Recorded data –
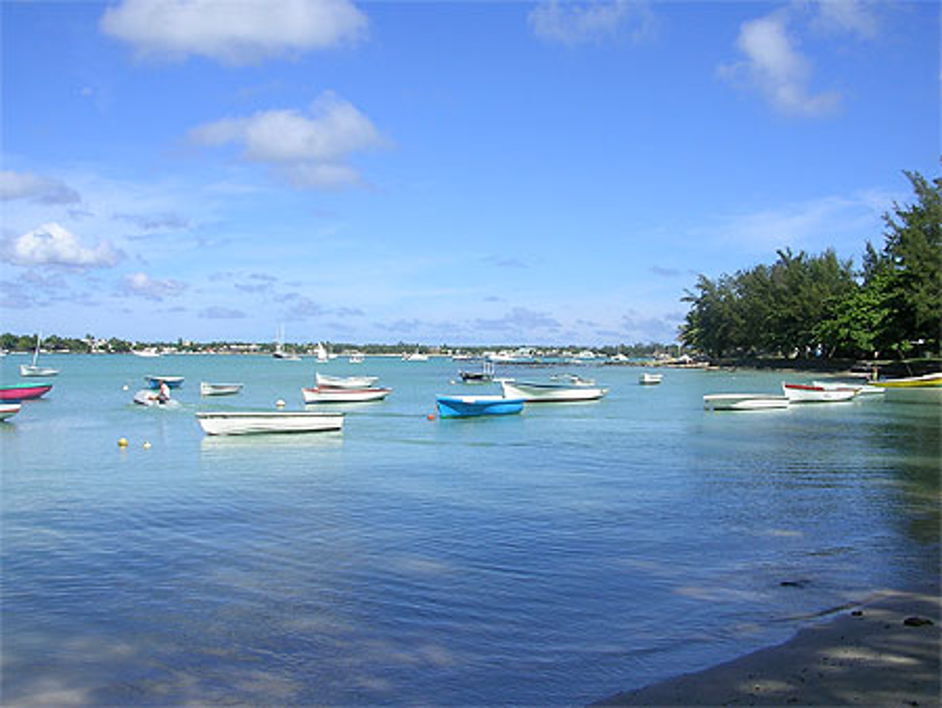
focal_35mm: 38
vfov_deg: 37.8
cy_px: 354
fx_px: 1035
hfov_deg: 49.0
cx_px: 471
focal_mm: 5.8
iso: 50
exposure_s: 1/361
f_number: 5.6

Exercise aim – The records above must be repeated exactly, minus their pictures.

Result of the exercise –
focal_35mm: 38
vfov_deg: 37.8
cy_px: 354
fx_px: 1035
hfov_deg: 49.0
cx_px: 471
focal_mm: 5.8
iso: 50
exposure_s: 1/361
f_number: 5.6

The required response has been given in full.